Bürgermeister Horstmann empfängt Bernhard Daldrup

„Wenn man irgendwo sehen will, wo Geld des Bundes in wirklich gute Stadtstrukturen gesteckt wird, dann kann man das in Warendorf sehen!“ – MdB Bernhard Daldrup (SPD) wählte beim Pressegespräch im Anschluss an seinen Antrittsbesuch beim neuen Warendorfer Bürgermeister Peter Horstmann klare Worte. Beim voraufgegangenen Vier-Augen-Gespräch hatten Horstmann und Daldrup zahlreiche Themen berührt, eins davon die Sporthalle in Freckenhorst, für die zur Zeit Förderanträge laufen. Zur Zeit, so Horstmann, werde beantragt, förderunschädlich bereits mit Maßnahmen beginnen zu können. Bernhard Daldrup habe seine Unterstützung zugesichert.

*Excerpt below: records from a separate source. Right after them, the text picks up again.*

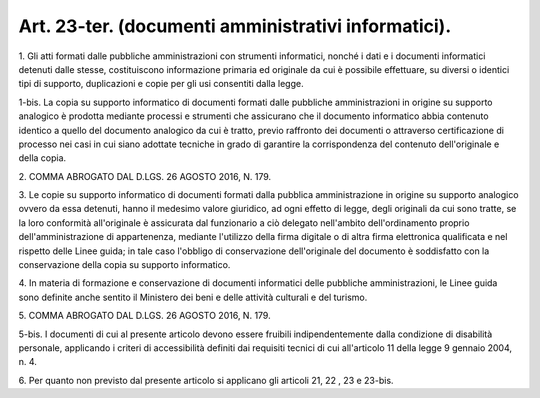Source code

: .. _art23-ter:

Art. 23-ter. (documenti amministrativi informatici).
^^^^^^^^^^^^^^^^^^^^^^^^^^^^^^^^^^^^^^^^^^^^^^^^^^^^



1\. Gli atti formati dalle pubbliche amministrazioni con strumenti informatici, nonché i dati e i documenti informatici detenuti dalle stesse, costituiscono informazione primaria ed originale da cui è possibile effettuare, su diversi o identici tipi di supporto, duplicazioni e copie per gli usi consentiti dalla legge.

1-bis\. La copia su supporto informatico di documenti formati dalle pubbliche amministrazioni in origine su supporto analogico è prodotta mediante processi e strumenti che assicurano che il documento informatico abbia contenuto identico a quello del documento analogico da cui è tratto, previo raffronto dei documenti o attraverso certificazione di processo nei casi in cui siano adottate tecniche in grado di garantire la corrispondenza del contenuto dell'originale e della copia.

2\. COMMA ABROGATO DAL D.LGS. 26 AGOSTO 2016, N. 179.

3\. Le copie su supporto informatico di documenti formati dalla pubblica amministrazione in origine su supporto analogico ovvero da essa detenuti, hanno il medesimo valore giuridico, ad ogni effetto di legge, degli originali da cui sono tratte, se la loro conformità all'originale è assicurata dal funzionario a ciò delegato nell'ambito dell'ordinamento proprio dell'amministrazione di appartenenza, mediante l'utilizzo della firma digitale o di altra firma elettronica qualificata e nel rispetto delle Linee guida; in tale caso l'obbligo di conservazione dell'originale del documento è soddisfatto con la conservazione della copia su supporto informatico.

4\. In materia di formazione e conservazione di documenti informatici delle pubbliche amministrazioni, le Linee guida sono definite anche sentito il Ministero dei beni e delle attività culturali e del turismo.

5\. COMMA ABROGATO DAL D.LGS. 26 AGOSTO 2016, N. 179.

5-bis\. I documenti di cui al presente articolo devono essere fruibili indipendentemente dalla condizione di disabilità personale, applicando i criteri di accessibilità definiti dai requisiti tecnici di cui all'articolo 11 della legge 9 gennaio 2004, n. 4.

6\. Per quanto non previsto dal presente articolo si applicano gli articoli 21, 22 , 23 e 23-bis.
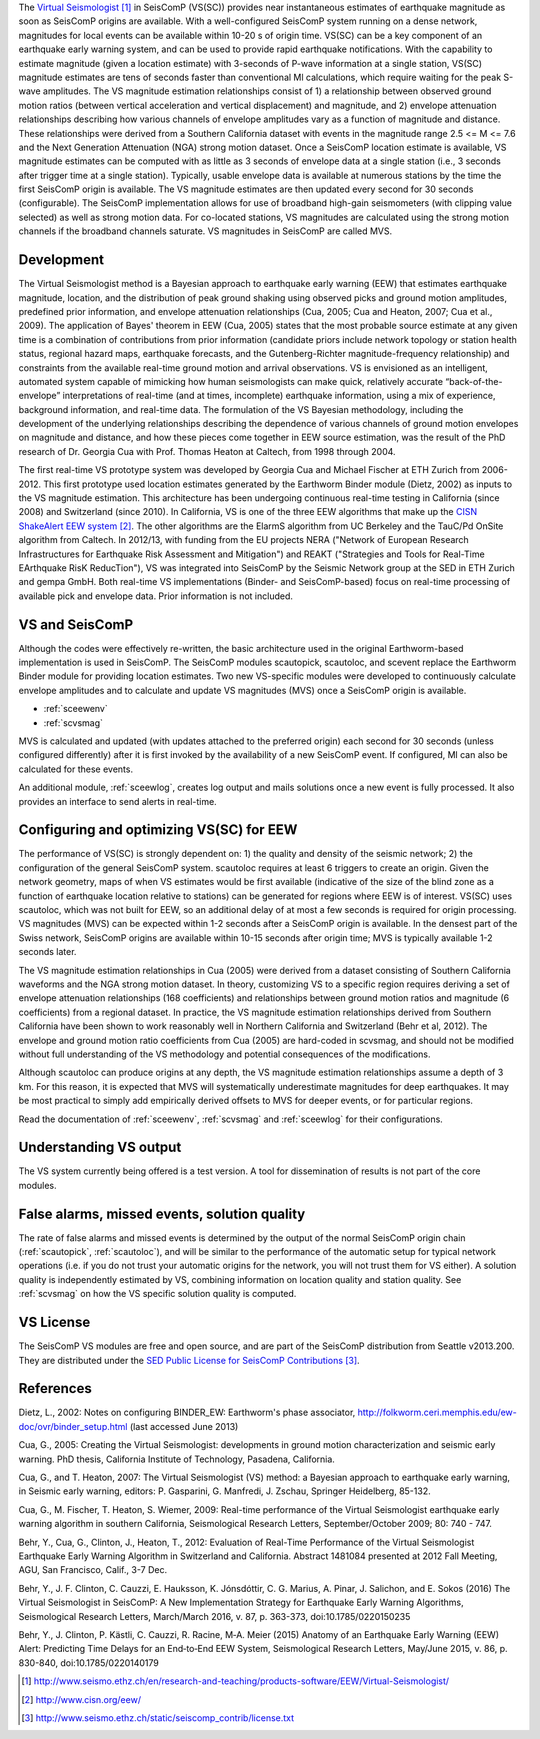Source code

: The  `Virtual Seismologist`_ in SeisComP (VS(SC)) provides near instantaneous
estimates of earthquake magnitude as soon as SeisComP origins are available. With a
well-configured SeisComP system running on a dense network, magnitudes for
local events can be available within 10-20 s of origin time. VS(SC) can be a key
component of an earthquake early warning system, and can be used to provide
rapid earthquake notifications. With the capability to estimate magnitude
(given a location estimate) with 3-seconds of P-wave information at a single
station, VS(SC) magnitude estimates are tens of seconds faster than
conventional Ml calculations, which require waiting for the peak S-wave
amplitudes. The VS magnitude estimation relationships consist of 1) a
relationship between observed ground motion ratios (between vertical
acceleration and vertical displacement) and magnitude, and 2) envelope
attenuation relationships describing how various channels of envelope
amplitudes vary as a function of magnitude and distance. These relationships
were derived from a Southern California dataset with events in the magnitude
range 2.5 <= M <= 7.6 and the Next Generation Attenuation (NGA) strong motion
dataset. Once a SeisComP location estimate is available, VS magnitude estimates
can be computed with as little as 3 seconds of envelope data at a single
station (i.e., 3 seconds after trigger time at a single station). Typically,
usable envelope data is available at numerous stations by the time the first
SeisComP origin is available. The VS magnitude estimates are then updated every
second for 30 seconds (configurable). The SeisComP implementation allows for use of
broadband high-gain seismometers (with clipping value selected) as well as
strong motion data. For co-located stations, VS magnitudes are calculated using
the strong motion channels if the broadband channels saturate.
VS magnitudes in SeisComP are called MVS.


Development
-----------

The Virtual Seismologist method is a Bayesian approach to earthquake early
warning (EEW) that estimates earthquake magnitude, location, and the
distribution of peak ground shaking using observed picks and ground motion
amplitudes, predefined prior information, and envelope attenuation
relationships (Cua, 2005; Cua and Heaton, 2007; Cua et al., 2009). The
application of Bayes' theorem in EEW (Cua, 2005) states that the most probable
source estimate at any given time is a combination of contributions from prior
information (candidate priors include network topology or station health status,
regional hazard maps, earthquake forecasts, and the Gutenberg-Richter
magnitude-frequency relationship) and constraints from the available
real-time ground motion and arrival observations. VS is envisioned as an
intelligent, automated system capable of mimicking how human seismologists can
make quick, relatively accurate “back-of-the-envelope” interpretations of
real-time (and at times, incomplete) earthquake information, using a mix of
experience, background information, and real-time data. The formulation of the
VS Bayesian methodology, including the development of the underlying
relationships describing the dependence of various channels of ground motion
envelopes on magnitude and distance, and how these pieces come together in EEW
source estimation, was the result of the PhD research of Dr. Georgia Cua with
Prof. Thomas Heaton at Caltech, from 1998 through 2004.

The first real-time VS prototype system was developed by Georgia Cua and Michael
Fischer at ETH Zurich from 2006-2012.
This first prototype used location estimates generated
by the Earthworm Binder module (Dietz, 2002) as inputs to the VS magnitude
estimation. This architecture has been undergoing continuous real-time testing
in California (since 2008) and Switzerland (since 2010). In California, VS is
one of the three EEW algorithms that make up the `CISN ShakeAlert EEW system`_.
The other algorithms are the ElarmS algorithm from
UC Berkeley and the TauC/Pd OnSite algorithm from Caltech.
In 2012/13, with funding from the EU projects NERA ("Network of European
Research Infrastructures for Earthquake Risk Assessment and Mitigation") and
REAKT ("Strategies and Tools for Real-Time EArthquake RisK ReducTion"), VS was
integrated into SeisComP by the Seismic Network group at the SED in ETH
Zurich and gempa GmbH. Both real-time VS implementations (Binder- and SeisComP-based)
focus on real-time processing of available pick and envelope data. Prior
information is not included.

VS and SeisComP
---------------

Although the codes were effectively re-written, the basic architecture used in
the original Earthworm-based implementation is used in SeisComP. The SeisComP modules
scautopick, scautoloc, and scevent replace the Earthworm Binder module for
providing location estimates. Two new VS-specific modules were developed to
continuously calculate envelope amplitudes and to calculate and update VS
magnitudes (MVS) once a SeisComP origin is available.

- :ref:`sceewenv`
- :ref:`scvsmag`

MVS is calculated and updated (with updates attached to the preferred origin)
each second for 30 seconds (unless configured differently) after it is first
invoked by the availability of a new SeisComP event. If configured, Ml can also be
calculated for these events.

An additional module, :ref:`sceewlog`, creates log output and mails solutions
once a new event is fully processed. It also provides an interface to send
alerts in real-time.

Configuring and optimizing VS(SC) for EEW
-----------------------------------------

The performance of VS(SC) is strongly dependent on: 1) the quality and
density of the seismic network; 2) the configuration of the general SeisComP system.
scautoloc requires at least 6 triggers to create an origin. Given the network
geometry, maps of when VS estimates would be first available
(indicative of the size of the blind zone as a function of earthquake location
relative to stations) can be generated for regions where EEW is of interest. VS(SC)
uses scautoloc, which was not built for EEW, so an
additional delay of at most a few seconds is required for origin processing. VS
magnitudes (MVS) can be expected within 1-2 seconds after a SeisComP origin is
available. In the densest part of the Swiss network, SeisComP origins are available
within 10-15 seconds after origin time; MVS is typically available 1-2 seconds
later.

The VS magnitude estimation relationships in Cua (2005) were derived from a
dataset consisting of Southern California waveforms and the NGA strong motion
dataset. In theory, customizing VS to a specific region requires deriving a set
of envelope attenuation relationships (168 coefficients) and relationships
between ground motion ratios and magnitude (6 coefficients) from a regional
dataset. In practice, the VS magnitude estimation relationships derived from
Southern California have been shown to work reasonably well in Northern
California and Switzerland (Behr et al, 2012). The envelope and ground motion
ratio coefficients from Cua (2005) are hard-coded in scvsmag, and should not be
modified without full understanding of the VS methodology and potential
consequences of the modifications.

Although scautoloc can produce origins at any depth, the VS magnitude estimation
relationships assume a depth of 3 km. For this reason, it is expected that MVS
will systematically underestimate magnitudes for deep earthquakes. It may be
most practical to simply add empirically derived offsets to MVS for deeper
events, or for particular regions.

Read the documentation of :ref:`sceewenv`, :ref:`scvsmag` and :ref:`sceewlog`
for their configurations.

Understanding VS output
-----------------------

The VS system currently being offered is a test version. A tool for
dissemination of results is not part of the core modules.

False alarms, missed events, solution quality
---------------------------------------------

The rate of false alarms and missed events is determined by the output of the
normal SeisComP origin chain (:ref:`scautopick`, :ref:`scautoloc`), and will
be similar to the performance of the automatic setup for typical network
operations (i.e. if you do not trust your automatic origins for the network, you
will not trust them for VS either). A solution quality is independently estimated
by VS, combining information on location quality and station quality.
See :ref:`scvsmag` on how the VS specific solution quality is computed.


VS License
----------

The SeisComP VS modules are free and open source, and are part of the SeisComP
distribution from Seattle v2013.200. They are distributed under the `SED Public
License for SeisComP Contributions`_.


References
----------

Dietz, L., 2002: Notes on configuring BINDER_EW: Earthworm's phase associator, http://folkworm.ceri.memphis.edu/ew-doc/ovr/binder_setup.html (last accessed June 2013)

Cua, G., 2005: Creating the Virtual Seismologist: developments in ground motion characterization and seismic early warning. PhD thesis, California Institute of Technology, Pasadena, California.

Cua, G., and T. Heaton, 2007: The Virtual Seismologist (VS) method: a Bayesian approach to earthquake early warning, in Seismic early warning, editors: P. Gasparini, G. Manfredi, J. Zschau, Springer Heidelberg, 85-132.

Cua, G., M. Fischer, T. Heaton, S. Wiemer, 2009: Real-time performance of the Virtual Seismologist earthquake early warning algorithm in southern California, Seismological Research Letters, September/October 2009; 80: 740 - 747.

Behr, Y., Cua, G., Clinton, J., Heaton, T., 2012: Evaluation of Real-Time Performance of the Virtual Seismologist Earthquake
Early Warning Algorithm in Switzerland and California. Abstract 1481084 presented at 2012 Fall Meeting, AGU, San Francisco, Calif., 3-7 Dec.

Behr, Y., J. F. Clinton, C. Cauzzi, E. Hauksson, K. Jónsdóttir, C. G. Marius, A. Pinar, J. Salichon, and E. Sokos (2016) The Virtual Seismologist in SeisComP: A New Implementation Strategy for Earthquake Early Warning Algorithms, Seismological Research Letters, March/March 2016, v. 87, p. 363-373, doi:10.1785/0220150235

Behr, Y., J. Clinton, P. Kästli, C. Cauzzi, R. Racine,  M‐A. Meier (2015) Anatomy of an Earthquake Early Warning (EEW) Alert: Predicting Time Delays for an End‐to‐End EEW System, Seismological Research Letters, May/June 2015, v. 86, p. 830-840, doi:10.1785/0220140179

.. target-notes::

.. _`Virtual Seismologist` : http://www.seismo.ethz.ch/en/research-and-teaching/products-software/EEW/Virtual-Seismologist/
.. _`CISN ShakeAlert EEW system` : http://www.cisn.org/eew/
.. _`SED Public License for SeisComP Contributions` : http://www.seismo.ethz.ch/static/seiscomp_contrib/license.txt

Der Griff diesen Faden auf, stellte aber zudem heraus, dass Peter Horstmann in einer aktuell sehr schwierigen und für die Kommunen sehr schweren Situation ins Amt gekommen sei. Die Corona-Pandemie habe, so Daldrup, die Probleme wie ein Brandbeschleuniger nach oben gebracht. Innenstädte, Gewerbeimmobilien, Mieten, demographischer Wandel,. Digitalisierung, sogar Globalisierung „schlagen auf die Kommunen ein, abgesehen davon, dass es zu dramatischen finanziellen Einbußen kommt“, so Daldrup. Der Bund stelle Geld in einer Höhe wie selten zuvor zur Verfügung. Die sorgenvolle Frage vieler, wer das alles bezahlen solle, sei berechtigt. Allerdings habe Deutschland schon mehrfach solche Situationen bewältigt. Der Bundestagsabgeordnete nannte dazu als Beispiel die Bankenkrise vor 10 Jahren. Das was jetzt getan werde, bringe die Gesellschaft nicht jahrzehntelang in eine Defensive. „Wir können froh sein die Kraft zu haben, das zu machen“, betonte Daldrup und bat um Zuversicht.

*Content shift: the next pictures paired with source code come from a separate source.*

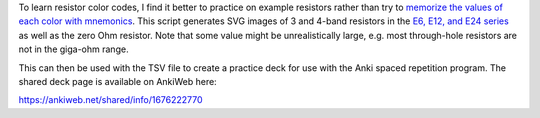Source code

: To learn resistor color codes,
I find it better to practice on example resistors
rather than try to `memorize the values of each color with mnemonics`_.
This script generates SVG images of 3 and 4-band resistors
in the `E6, E12, and E24 series`_
as well as the zero Ohm resistor.
Note that some value might be unrealistically large,
e.g. most through-hole resistors are not in the giga-ohm range.

This can then be used with the TSV file to create a practice deck
for use with the Anki spaced repetition program.
The shared deck page is available on AnkiWeb here:

https://ankiweb.net/shared/info/1676222770

.. _E6, E12, and E24 series: https://en.wikipedia.org/wiki/E_series_of_preferred_numbers
.. _memorize the values of each color with mnemonics: https://en.wikipedia.org/wiki/List_of_electronic_color_code_mnemonics
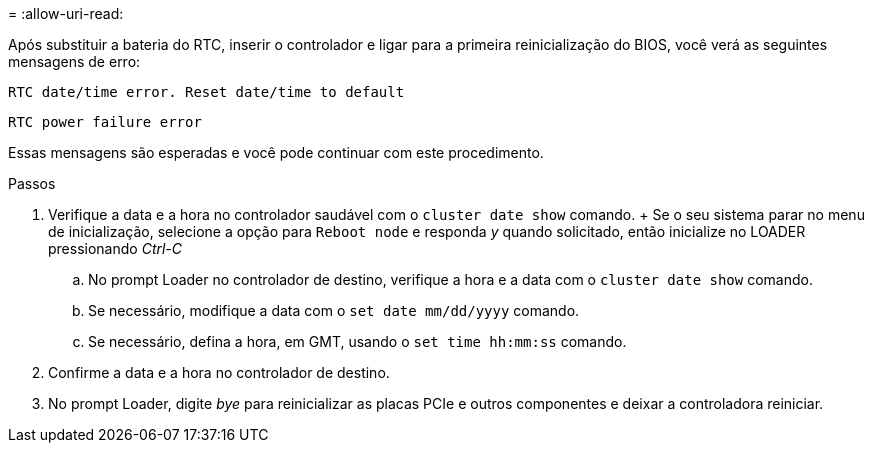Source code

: = 
:allow-uri-read: 


Após substituir a bateria do RTC, inserir o controlador e ligar para a primeira reinicialização do BIOS, você verá as seguintes mensagens de erro:

`RTC date/time error. Reset date/time to default`

`RTC power failure error`

Essas mensagens são esperadas e você pode continuar com este procedimento.

.Passos
. Verifique a data e a hora no controlador saudável com o `cluster date show` comando.  + Se o seu sistema parar no menu de inicialização, selecione a opção para `Reboot node` e responda _y_ quando solicitado, então inicialize no LOADER pressionando _Ctrl-C_
+
.. No prompt Loader no controlador de destino, verifique a hora e a data com o `cluster date show` comando.
.. Se necessário, modifique a data com o `set date mm/dd/yyyy` comando.
.. Se necessário, defina a hora, em GMT, usando o `set time hh:mm:ss` comando.


. Confirme a data e a hora no controlador de destino.
. No prompt Loader, digite _bye_ para reinicializar as placas PCIe e outros componentes e deixar a controladora reiniciar.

Besonders wichtig, sei es den Städten zu helfen, denn die seien „die Orte von Wahrheit und Wirklichkeit.“ Eine Form der Hilfe sei die Erstattung der Gewerbesteuerausfälle jeweils zur Hälfte von Bund und Ländern. Eine dauerhafte Hilfe sei die Erstattung von 75% der Unterkunftskosten, die von den Kommunen durch das Sozialgesetzbuch getragen werden müssen. Dies seien ca. 11 Millionen Euro jährlich im Kreis Warendorf. Bernhard Daldrup zeigte sich gespannt, ob die Beträge auch vom Landrat weitergeleitet werden. Zudem werde mit Investitionen geholfen, beispielsweise jenem Programm aus dem die genannte Sporthalle finanziert werden soll. Problem dieses – wie auch weiterer Programme – sei der träge, bürokratische Prozess derartiger Programme. Daldrup will als Kommunalpolitischer Sprecher der SPD-Bundestagsfraktion erreichen, dass man zu schnelleren Verfahren kommt. „Das kann so nicht angehen“, so der Bundestagsabgeordnete. Weiterhin unterstrich er: „Wir geben auch rekordmäßig viel Geld aus für die Städtebauförderung“, und lobte in diesem Zusammenhang die Pferdestadt mit dem eingangs zitierten Satz.